Наконец стальная дверь открылась, и появился он. Один. Без полицейских. Если раньше он был учтив и любезен, то теперь держался чуть ли не подобострастно.
— Мосье,— сказал он и поклонился,— если вы хотите забрать все сразу, то, боюсь, нам придется просить вас подождать несколько дней.— Он с тревогой взглянул на меня.
— Вот как?
— Подобные суммы, как вы понимаете, требуют определенной процедуры.

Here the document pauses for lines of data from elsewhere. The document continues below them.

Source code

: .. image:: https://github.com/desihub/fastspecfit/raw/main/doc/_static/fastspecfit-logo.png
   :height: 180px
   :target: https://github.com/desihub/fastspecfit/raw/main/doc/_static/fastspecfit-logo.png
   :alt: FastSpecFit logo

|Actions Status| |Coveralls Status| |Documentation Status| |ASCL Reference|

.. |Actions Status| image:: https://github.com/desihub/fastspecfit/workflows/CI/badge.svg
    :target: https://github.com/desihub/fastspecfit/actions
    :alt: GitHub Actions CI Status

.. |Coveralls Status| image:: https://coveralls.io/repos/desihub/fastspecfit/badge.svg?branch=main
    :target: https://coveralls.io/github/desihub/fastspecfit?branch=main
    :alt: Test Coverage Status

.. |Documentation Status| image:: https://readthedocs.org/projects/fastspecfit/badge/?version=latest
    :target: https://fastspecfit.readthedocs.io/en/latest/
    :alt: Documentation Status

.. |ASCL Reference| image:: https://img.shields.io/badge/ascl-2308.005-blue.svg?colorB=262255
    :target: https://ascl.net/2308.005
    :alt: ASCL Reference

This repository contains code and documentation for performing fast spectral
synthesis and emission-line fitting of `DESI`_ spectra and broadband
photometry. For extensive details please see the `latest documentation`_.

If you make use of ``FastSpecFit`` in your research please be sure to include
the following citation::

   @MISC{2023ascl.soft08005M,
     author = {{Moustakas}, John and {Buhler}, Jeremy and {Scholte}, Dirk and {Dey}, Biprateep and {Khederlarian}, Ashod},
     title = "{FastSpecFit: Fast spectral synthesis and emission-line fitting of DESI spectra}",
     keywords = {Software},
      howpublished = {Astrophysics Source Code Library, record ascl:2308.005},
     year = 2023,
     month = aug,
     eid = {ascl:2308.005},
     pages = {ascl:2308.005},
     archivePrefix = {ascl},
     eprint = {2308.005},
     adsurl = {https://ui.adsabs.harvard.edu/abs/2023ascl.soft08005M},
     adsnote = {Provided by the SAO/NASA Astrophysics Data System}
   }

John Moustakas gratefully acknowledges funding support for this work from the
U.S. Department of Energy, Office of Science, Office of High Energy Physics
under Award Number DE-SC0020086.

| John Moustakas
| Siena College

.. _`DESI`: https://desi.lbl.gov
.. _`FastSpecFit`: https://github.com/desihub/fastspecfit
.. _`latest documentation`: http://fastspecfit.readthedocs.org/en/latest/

— Да–да, конечно, я понимаю,— соврал я, хотя совершенно ничего не понял. Что же он все–таки имел в виду?
— Некоторые операции мы безусловно можем выполнить немедля,— быстро сказал он, просительно глядя на меня.— Так что если вы желаете...
Я молчал, лихорадочно раздумывая, проигрывая варианты. Главное сейчас — не ошибиться, не вызвать у него подозрений.
— Я заставил вас ждать,— извинился он.— Но мы не можем передать такие щекотливые и доверительные операции компьютерам, вот и пришлось проверять все по особым книгам. Как видите, они хранятся здесь весьма надежно.
— Ну что вы, ничего страшного,— благосклонно изрек я.— Я высоко ценю, что у вас тут не каждый доберется до компьютеризованной информации.
И мы обменялись улыбкой.
— Увы, в наш электронный век действительно трудно защититься от махинаций,— вздохнул он.
Как я понял, он тосковал по тем временам, когда молодые банковские клерки, стоя за высокими конторками, заполняли толстые кожаные книги бесконечными столбцами выведенных бисерным почерком цифр.
— Я взял на себя смелость пригласить сюда нашего директора, мосье Дантона. Он, безусловно, будет рад предложить свои услуги и помощь столь солидному клиенту.
Лжет? Хочет задержать меня до приезда полиции, вынудить остаться?
— Не каждый день мы оперируем вкладами такого масштаба. Пятьсот миллионов долларов — это не шутка.
Он опять улыбнулся мне умильной улыбкой метрдотеля.